Search code examples
c#unit-testingvisual-studio-2010utf-8equality

How do I ignore the UTF-8 Byte Order Marker in String comparisons?


I'm having a problem comparing strings in a Unit Test in C# 4.0 using Visual Studio 2010. This same test case works properly in Visual Studio 2008 (with C# 3.5).

Here's the relevant code snippet:

byte[] rawData = GetData();
string data = Encoding.UTF8.GetString(rawData);

Assert.AreEqual("Constant", data, false, CultureInfo.InvariantCulture);

While debugging this test, the data string appears to the naked eye to contain exactly the same string as the literal. When I called data.ToCharArray(), I noticed that the first byte of the string data is the value 65279 which is the UTF-8 Byte Order Marker. What I don't understand is why Encoding.UTF8.GetString() keeps this byte around.

How do I get Encoding.UTF8.GetString() to not put the Byte Order Marker in the resulting string?

Update: The problem was that GetData(), which reads a file from disk, reads the data from the file using FileStream.readbytes(). I corrected this by using a StreamReader and converting the string to bytes using Encoding.UTF8.GetBytes(), which is what it should've been doing in the first place!
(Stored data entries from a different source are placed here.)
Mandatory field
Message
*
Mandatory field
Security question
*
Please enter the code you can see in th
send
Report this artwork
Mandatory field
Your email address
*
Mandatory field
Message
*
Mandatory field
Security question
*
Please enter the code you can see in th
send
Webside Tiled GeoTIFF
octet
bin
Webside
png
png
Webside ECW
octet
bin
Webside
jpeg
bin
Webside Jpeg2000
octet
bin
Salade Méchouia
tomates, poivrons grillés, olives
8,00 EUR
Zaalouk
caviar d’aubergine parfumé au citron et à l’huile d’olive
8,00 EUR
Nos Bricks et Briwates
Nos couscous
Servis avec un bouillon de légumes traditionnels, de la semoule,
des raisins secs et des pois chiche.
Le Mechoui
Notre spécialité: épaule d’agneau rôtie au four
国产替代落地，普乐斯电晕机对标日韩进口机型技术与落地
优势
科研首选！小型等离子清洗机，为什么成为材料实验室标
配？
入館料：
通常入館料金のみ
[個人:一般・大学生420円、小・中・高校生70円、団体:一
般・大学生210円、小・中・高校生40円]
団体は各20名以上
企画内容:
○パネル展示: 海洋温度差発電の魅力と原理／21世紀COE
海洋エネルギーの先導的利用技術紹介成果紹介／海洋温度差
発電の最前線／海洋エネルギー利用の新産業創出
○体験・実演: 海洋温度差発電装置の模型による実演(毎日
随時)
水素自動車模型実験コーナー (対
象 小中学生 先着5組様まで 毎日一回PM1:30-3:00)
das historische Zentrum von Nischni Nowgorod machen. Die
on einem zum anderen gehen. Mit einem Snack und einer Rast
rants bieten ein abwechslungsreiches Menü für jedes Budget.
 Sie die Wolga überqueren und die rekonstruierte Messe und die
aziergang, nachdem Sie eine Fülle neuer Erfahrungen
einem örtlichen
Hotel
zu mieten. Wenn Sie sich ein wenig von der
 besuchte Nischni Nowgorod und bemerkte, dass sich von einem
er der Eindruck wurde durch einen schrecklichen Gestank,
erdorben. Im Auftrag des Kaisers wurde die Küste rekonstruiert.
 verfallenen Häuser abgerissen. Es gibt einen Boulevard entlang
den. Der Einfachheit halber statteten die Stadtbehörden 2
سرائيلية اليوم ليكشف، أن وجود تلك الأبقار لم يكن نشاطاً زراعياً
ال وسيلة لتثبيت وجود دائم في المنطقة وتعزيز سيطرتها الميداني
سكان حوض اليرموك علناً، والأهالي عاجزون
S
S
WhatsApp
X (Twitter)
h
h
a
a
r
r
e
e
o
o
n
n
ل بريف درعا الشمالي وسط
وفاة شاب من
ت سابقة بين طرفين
Thanks for all the help.


Solution

  • Well, I assume it's because the raw binary data includes the BOM. You could always remove the BOM yourself after decoding, if you don't want it - but you should consider whether the byte array should consider the BOM to start with.

    EDIT: Alternatively, you could use a StreamReader to perform the decoding. Here's an example, showing the same byte array being converted into two characters using Encoding.GetString or one character via a StreamReader:

    using System;
    using System.IO;
    using System.Text;
    
    class Test
    {
        static void Main()
        {
            byte[] withBom = { 0xef, 0xbb, 0xbf, 0x41 };
            string viaEncoding = Encoding.UTF8.GetString(withBom);
            Console.WriteLine(viaEncoding.Length);
    
            string viaStreamReader;
            using (StreamReader reader = new StreamReader
                   (new MemoryStream(withBom), Encoding.UTF8))
            {
                viaStreamReader = reader.ReadToEnd();           
            }
            Console.WriteLine(viaStreamReader.Length);
        }
    }